One line you could draw is whether there's a prior relationship between the patent holder and the defendant (or the successors to those parties). BUT FOR Lonnie Johnson's work, Larami (and by extension, Hasbro) could not have made Nerf guns or Super Soakers (or at the very least, it would have taken some longer to come to market).

In contrast, you can't make any similar statement about what IV, Lodsys, or other trolls do. For the most part, business don't find out about those patents until after a lawsuit has been filed. There's no benefit derived from what IV or Lodsys "invented" and that's why it seems unfair.

This is basically the idea behind an "independent invention" defense -- that is, if I can prove that I independently invented something without assistance from the whoever previously patented the invention at issue, I should be able to get that patent suit tossed out.

Unfortunately, that's not what the law currently says. Moreover, thee's a fair amount of legitimate pushback against the idea. It's hard (but not impossible) to prove someone knew about a patent before they made something. And the question of whether something was independently invented usually isn't a binary one. If the patent holder tells his friend who tells her friend who mentions something in passing to me which inspires my invention, did I invent my product independently of the patent holder? Hard to draw a bright line there (but not impossible).


>it is absolutely the case that every Intellectual Ventures, Lodsys, and Rockstar thinks of themselves as being innovative inventors like Lonnie Johnson.

How sure are you about that? If they acquire patents, how could they possibly believe that?


Intellectual Ventures actually does create the patents. We think they're for obvious, trivial ideas, but they definitely create them. (I guess they don't actually sue other companies directly, either.)

My understanding was that it's likely that some of the people who work at Rockstar are the inventors of some of the held patents. Maybe not the key patents, but it's a company holding a lot of patents and employing a bunch of engineers, there's almost certainly some overlap.

I agree that the transfer of ownership of patents is a potential aspect of a dividing line, that seems to be a common theme. But it seems like it wouldn't be too difficult for a patent troll to skirt this by "employing" an inventor, or somehow wedging the name of one of their employees into the inventors list for every patent.


Intellectual Ventures actually does create the patents

Intellectual Ventures do create some patents, but they also buy a lot of patents. Most, if not all, of the cases that have hit the news involved patents Intellectual Ventures bought.


Hah, I guess I bought into their marketing, then!


Perhaps not as inventors directly, but they could certainly believe the patents they are buying are innovative. (That's why they bought them! (supposedly))
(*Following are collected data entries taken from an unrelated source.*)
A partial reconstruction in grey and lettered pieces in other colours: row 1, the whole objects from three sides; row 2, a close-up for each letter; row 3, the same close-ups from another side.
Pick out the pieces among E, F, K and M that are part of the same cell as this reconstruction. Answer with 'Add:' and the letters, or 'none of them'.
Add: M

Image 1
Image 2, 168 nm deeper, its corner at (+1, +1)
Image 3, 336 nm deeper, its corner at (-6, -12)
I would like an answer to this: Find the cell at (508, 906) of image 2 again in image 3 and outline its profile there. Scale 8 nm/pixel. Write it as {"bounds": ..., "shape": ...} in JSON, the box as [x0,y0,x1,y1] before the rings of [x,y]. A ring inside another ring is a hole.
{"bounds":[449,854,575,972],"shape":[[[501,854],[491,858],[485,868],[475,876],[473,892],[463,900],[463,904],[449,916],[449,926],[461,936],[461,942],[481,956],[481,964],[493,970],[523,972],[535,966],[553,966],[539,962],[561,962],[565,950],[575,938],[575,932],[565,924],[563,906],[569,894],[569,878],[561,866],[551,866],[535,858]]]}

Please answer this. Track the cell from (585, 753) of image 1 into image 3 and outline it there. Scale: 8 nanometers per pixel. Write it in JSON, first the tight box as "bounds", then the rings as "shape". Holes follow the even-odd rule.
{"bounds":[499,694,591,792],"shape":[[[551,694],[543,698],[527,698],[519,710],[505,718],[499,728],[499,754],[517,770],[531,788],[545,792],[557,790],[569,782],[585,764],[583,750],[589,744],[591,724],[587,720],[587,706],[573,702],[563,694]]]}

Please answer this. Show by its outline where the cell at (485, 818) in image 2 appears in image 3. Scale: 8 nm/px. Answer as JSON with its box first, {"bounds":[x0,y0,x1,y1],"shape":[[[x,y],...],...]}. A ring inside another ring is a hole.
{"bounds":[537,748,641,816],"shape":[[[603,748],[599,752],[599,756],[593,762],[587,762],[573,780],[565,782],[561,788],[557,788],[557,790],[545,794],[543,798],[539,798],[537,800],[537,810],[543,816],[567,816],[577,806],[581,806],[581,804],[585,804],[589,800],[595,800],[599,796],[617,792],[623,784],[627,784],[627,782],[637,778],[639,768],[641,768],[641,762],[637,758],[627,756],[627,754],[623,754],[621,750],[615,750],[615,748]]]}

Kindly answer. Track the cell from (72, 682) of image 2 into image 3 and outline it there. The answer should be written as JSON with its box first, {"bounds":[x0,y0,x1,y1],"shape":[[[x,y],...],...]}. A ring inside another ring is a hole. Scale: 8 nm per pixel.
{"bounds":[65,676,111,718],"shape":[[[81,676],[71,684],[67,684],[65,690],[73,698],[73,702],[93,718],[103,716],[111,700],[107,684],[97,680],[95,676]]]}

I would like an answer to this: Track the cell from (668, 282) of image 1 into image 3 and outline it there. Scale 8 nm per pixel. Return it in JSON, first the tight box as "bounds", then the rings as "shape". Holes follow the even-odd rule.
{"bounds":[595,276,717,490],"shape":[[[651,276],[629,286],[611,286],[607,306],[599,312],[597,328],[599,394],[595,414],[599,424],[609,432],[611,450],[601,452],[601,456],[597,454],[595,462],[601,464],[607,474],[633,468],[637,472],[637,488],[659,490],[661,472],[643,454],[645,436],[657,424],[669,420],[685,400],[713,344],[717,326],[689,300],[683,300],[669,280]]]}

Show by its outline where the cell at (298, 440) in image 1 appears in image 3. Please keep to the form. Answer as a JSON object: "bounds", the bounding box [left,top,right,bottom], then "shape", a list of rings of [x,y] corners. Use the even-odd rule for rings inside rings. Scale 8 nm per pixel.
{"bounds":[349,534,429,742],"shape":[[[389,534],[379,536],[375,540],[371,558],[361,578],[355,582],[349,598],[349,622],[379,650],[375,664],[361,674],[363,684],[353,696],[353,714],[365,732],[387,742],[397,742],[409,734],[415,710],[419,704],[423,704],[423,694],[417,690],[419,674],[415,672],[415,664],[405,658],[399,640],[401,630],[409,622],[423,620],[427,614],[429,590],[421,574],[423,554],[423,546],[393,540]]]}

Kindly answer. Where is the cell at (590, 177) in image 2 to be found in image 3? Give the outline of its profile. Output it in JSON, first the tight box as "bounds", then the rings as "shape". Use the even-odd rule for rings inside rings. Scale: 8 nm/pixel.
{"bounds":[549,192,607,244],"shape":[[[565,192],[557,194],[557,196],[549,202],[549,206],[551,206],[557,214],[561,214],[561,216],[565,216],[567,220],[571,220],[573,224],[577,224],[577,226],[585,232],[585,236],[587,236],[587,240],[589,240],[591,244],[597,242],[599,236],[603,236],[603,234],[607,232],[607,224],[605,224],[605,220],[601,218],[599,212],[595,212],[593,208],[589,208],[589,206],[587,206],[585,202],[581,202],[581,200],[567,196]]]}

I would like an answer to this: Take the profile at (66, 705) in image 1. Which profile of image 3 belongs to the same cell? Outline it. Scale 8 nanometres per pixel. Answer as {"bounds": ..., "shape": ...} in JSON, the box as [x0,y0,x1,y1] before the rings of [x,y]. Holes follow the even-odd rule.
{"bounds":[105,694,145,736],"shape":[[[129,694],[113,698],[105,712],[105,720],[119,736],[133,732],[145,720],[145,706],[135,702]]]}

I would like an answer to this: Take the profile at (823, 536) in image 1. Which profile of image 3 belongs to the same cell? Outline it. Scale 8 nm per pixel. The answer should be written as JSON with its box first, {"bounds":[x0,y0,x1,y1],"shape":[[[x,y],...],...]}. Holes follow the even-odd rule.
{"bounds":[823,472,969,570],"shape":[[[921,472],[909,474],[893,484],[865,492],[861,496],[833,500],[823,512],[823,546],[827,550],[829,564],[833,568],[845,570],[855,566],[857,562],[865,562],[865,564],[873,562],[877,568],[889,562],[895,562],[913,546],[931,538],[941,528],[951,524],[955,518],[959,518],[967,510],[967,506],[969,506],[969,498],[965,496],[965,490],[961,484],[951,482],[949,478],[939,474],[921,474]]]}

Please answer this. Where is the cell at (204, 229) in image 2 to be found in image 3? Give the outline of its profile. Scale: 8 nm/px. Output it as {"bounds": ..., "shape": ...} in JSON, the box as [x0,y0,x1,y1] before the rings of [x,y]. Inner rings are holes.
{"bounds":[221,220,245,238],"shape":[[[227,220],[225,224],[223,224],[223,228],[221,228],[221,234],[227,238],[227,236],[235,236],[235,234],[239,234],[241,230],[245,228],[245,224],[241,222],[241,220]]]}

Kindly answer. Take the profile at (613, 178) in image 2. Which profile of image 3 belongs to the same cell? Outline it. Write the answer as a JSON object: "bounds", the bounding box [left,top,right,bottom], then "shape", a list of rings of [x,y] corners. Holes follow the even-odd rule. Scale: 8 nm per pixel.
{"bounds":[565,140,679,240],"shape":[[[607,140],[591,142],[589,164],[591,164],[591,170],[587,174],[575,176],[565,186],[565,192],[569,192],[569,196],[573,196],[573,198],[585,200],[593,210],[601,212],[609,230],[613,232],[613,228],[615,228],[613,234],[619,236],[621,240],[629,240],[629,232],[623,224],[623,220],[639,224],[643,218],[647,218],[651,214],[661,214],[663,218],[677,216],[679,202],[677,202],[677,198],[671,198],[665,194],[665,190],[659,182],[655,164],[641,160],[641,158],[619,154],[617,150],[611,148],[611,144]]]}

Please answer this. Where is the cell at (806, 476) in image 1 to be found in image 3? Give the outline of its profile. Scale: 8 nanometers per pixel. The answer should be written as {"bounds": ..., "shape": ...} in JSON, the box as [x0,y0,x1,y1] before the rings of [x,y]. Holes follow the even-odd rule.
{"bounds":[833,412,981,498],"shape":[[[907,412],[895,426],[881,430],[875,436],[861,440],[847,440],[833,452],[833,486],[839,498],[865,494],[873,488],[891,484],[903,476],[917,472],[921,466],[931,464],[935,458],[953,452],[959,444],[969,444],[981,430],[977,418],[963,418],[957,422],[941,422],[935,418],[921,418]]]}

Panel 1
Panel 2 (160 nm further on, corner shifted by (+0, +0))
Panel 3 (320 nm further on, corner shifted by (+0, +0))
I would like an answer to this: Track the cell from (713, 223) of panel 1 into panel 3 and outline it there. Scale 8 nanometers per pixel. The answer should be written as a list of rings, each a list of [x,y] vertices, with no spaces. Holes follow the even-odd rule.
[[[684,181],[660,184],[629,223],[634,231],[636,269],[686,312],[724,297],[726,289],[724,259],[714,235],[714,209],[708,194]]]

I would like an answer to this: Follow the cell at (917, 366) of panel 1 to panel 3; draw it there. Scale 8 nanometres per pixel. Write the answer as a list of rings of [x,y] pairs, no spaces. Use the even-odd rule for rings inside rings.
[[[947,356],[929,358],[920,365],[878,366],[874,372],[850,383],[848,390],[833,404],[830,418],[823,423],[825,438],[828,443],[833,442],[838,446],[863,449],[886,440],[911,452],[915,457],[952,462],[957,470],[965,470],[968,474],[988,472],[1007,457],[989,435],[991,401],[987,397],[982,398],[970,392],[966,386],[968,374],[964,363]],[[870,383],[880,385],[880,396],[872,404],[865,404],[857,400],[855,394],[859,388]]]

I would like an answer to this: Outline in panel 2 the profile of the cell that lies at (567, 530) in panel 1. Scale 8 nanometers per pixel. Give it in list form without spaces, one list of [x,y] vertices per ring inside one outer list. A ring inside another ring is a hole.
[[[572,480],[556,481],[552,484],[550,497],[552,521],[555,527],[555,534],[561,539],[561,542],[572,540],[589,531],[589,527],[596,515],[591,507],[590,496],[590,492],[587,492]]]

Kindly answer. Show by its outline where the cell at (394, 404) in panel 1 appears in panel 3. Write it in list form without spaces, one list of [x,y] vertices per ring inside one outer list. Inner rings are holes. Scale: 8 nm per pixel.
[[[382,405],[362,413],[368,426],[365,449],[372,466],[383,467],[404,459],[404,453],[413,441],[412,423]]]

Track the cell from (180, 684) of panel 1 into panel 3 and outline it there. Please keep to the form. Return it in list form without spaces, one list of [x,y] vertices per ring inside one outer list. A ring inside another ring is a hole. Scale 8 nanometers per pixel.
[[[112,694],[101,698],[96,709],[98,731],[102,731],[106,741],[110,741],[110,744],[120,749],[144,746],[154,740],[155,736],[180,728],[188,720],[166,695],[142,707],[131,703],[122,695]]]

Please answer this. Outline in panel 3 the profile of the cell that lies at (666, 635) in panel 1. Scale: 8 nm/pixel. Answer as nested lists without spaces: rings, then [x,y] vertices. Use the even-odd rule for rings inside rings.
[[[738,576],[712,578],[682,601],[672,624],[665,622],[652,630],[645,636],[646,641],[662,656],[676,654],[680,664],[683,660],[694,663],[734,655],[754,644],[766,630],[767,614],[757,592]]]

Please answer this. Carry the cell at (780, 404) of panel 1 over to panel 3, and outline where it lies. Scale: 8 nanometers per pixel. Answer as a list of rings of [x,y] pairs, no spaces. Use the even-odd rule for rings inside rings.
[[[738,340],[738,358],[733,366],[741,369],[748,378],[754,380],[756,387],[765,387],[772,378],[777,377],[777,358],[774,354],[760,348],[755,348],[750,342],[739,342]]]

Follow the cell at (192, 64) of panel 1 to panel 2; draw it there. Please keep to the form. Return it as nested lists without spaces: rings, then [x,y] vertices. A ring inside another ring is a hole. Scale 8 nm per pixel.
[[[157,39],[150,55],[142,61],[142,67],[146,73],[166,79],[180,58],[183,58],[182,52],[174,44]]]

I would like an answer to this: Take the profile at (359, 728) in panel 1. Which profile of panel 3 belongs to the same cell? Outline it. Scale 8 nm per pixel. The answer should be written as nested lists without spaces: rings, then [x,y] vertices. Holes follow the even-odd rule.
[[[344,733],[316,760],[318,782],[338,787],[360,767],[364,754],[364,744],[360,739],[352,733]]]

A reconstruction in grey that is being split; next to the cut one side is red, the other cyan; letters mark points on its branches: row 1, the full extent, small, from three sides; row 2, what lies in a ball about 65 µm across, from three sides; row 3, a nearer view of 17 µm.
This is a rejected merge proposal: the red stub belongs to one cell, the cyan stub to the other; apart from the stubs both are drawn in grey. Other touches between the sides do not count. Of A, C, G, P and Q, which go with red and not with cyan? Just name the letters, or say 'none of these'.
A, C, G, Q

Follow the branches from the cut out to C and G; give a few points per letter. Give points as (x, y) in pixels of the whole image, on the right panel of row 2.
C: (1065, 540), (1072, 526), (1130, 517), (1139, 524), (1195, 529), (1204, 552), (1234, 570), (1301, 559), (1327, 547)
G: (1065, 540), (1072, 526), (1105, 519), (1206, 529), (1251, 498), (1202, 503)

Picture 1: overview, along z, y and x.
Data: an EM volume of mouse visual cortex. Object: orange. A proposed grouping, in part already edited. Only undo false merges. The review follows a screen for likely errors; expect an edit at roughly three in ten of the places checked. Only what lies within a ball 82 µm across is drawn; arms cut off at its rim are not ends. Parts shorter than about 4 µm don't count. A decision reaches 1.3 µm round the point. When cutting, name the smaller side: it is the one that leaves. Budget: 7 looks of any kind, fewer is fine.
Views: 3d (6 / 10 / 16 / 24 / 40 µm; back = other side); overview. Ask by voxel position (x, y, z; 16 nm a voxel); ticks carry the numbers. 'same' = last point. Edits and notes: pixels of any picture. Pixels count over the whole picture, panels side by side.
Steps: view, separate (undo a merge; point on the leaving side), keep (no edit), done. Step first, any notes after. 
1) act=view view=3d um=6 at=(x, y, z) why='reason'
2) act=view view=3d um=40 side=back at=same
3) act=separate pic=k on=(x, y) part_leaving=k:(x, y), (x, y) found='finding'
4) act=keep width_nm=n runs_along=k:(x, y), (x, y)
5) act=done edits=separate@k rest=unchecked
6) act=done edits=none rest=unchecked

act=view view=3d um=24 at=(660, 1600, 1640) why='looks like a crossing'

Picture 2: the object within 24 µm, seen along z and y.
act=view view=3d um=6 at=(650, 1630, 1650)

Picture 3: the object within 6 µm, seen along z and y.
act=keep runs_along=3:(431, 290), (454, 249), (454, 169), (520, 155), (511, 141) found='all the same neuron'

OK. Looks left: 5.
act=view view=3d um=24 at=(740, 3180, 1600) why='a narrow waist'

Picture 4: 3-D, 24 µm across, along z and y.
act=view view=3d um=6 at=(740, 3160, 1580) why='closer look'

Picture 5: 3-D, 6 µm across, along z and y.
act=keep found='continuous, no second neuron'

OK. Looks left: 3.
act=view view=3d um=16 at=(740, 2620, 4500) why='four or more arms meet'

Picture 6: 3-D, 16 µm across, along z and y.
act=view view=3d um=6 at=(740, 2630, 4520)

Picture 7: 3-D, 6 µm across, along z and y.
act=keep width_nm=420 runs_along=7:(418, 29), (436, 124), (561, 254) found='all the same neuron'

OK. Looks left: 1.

In an abstract sense, patent aggregators (to coin a term) are not inherently bad. A small inventor faces a number of obstacles and risks marketing and protecting a patent (see linked story). Selling the patent to a middleman guarantees cash today. For many people, $1 million today is better than $10 million in ten years. That said, the implementation leaves a lot to be desired.


There's a world of difference, and in fact Johnson's case has a happy ending compared to the hundreds of honest inventors who lost everything in legal battles against the conglomerates that stole their ideas and made billions.

Check the inventor of the FM radio: https://en.wikipedia.org/wiki/Edwin_Howard_Armstrong

Was he a patent troll too?


if anyone hasn't seen it, the movie flash of genius is a great story about the patent battles of the guy who invented intermittent windscreen wiper.


I think the line lies in the transfer. Patents should only be enforceable by the original inventor or businesses that are actively using the patent for goods/services.


How can that line be drawn?

We could end the transferability of patents.


> but what's the bright line between what he does and what a patent troll does?

He actually does something with his patents, he develops profucts and then licenses the manufacturing.

Patents trolls don't do anything useful. They buy the patents (most of which are trivial and obvious), and then they wait for somebody to implement said trivial and obvious.